When \( x > 0 \), both \( x \) and \( e^{-x^2} \) are positive. Multiplying these positive values ensures that \( p(x) \) remains non-negative. Moreover, for \( x \leq 0 \), \( p(x) \) is defined as 0, which is non-negative. Therefore, in all cases, \( p(x) \geq 0 \), fulfilling the non-negativity requirement for a PDF.

One essential criterion for a probability density function is that its integral over the entire possible range should equal 1. This ensures that the total probability sums up to 100%, as probabilities are always fractions of a whole.

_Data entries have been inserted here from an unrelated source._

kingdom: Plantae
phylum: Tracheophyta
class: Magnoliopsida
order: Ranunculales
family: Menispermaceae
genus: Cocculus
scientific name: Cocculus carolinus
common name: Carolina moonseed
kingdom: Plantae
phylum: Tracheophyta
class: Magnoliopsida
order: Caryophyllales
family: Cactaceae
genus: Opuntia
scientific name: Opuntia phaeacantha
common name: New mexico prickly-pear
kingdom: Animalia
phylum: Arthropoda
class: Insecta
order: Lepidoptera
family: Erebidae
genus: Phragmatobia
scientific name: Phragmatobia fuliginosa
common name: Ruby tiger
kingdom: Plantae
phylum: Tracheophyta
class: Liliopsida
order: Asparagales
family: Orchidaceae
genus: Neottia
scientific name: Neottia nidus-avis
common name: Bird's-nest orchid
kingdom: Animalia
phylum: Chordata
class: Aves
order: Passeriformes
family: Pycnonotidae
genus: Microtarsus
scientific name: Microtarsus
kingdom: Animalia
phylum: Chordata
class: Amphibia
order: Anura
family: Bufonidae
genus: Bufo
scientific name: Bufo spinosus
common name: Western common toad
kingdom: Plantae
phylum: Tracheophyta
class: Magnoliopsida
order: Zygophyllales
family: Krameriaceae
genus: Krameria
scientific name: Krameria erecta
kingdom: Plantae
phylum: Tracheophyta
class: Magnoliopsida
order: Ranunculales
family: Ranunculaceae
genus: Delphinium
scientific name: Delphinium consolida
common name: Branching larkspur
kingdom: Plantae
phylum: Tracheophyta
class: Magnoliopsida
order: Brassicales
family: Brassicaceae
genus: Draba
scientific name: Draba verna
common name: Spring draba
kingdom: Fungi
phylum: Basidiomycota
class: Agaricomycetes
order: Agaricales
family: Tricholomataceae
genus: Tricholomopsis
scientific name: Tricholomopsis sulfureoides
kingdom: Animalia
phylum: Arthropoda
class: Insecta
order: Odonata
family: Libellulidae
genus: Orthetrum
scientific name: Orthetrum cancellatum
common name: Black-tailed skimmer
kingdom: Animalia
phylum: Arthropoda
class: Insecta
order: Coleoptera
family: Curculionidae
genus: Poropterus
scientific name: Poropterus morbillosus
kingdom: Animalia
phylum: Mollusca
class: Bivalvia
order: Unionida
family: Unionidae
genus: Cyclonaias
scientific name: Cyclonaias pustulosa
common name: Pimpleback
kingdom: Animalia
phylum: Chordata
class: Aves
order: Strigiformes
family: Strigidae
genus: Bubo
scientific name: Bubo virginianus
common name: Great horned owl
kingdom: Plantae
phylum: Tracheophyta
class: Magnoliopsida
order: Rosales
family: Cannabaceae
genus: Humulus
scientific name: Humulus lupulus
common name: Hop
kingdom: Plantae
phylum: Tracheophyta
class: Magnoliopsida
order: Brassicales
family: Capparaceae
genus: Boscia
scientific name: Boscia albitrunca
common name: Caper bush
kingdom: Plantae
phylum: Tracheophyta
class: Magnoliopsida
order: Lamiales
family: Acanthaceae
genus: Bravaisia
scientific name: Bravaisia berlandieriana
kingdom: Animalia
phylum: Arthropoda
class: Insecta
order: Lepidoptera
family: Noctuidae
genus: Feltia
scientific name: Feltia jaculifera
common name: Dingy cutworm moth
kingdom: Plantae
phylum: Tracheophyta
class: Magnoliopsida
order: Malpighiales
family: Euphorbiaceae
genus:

Sometimes, we deal with integrals that have infinite limits, known as improper integrals.

In the provided exercise, the function \( p(x) \) is defined only for \( x > 0 \). We need to compute the integral of \( p(x) = xe^{-x^2} \) over this range, denoted as \( \int_{0}^{\infty} xe^{-x^2} \, dx \).

Solving this involves evaluating an improper integral, as the upper limit extends to infinity. After calculating, we find the resulting integral equals \( \frac{1}{2} \). This result shows the total integrated probability does not equal 1, but instead 0.5, indicating \( p(x) \) does not satisfy the integral property of a probability density function.

Integration by substitution is a handy mathematical technique often used to simplify complicated integrals. In essence, it allows us to swap out variables to make the integral easier to manage. It's like solving a puzzle by rearranging the pieces to reveal the picture.

In this case, we have the integral \( \int_{0}^{\infty} xe^{-x^2} \, dx \). At first glance, this is a bit complex to solve directly. To ease the process, we use substitution. Let us set a substitution where \( u = x^2 \), leading to \( du = 2x \, dx \), implying \( x \, dx = \frac{1}{2} \, du \).

Thus, the integral transforms to \( \frac{1}{2} \int_{0}^{\infty} e^{-u} \, du \). This simplified integral is much easier to evaluate. The integral of \( e^{-u} \) from 0 to infinity is a common result equalling 1. Multiplying by the \( \frac{1}{2} \) factor from our substitution yields \( \frac{1}{2} \).

This process elegantly shows how substitution can transform an intimidating integral into a manageable form. However, in the context of the original problem, the final integrated value of \( \frac{1}{2} \) indicates that \( p(x) \) isn't a true probability density function.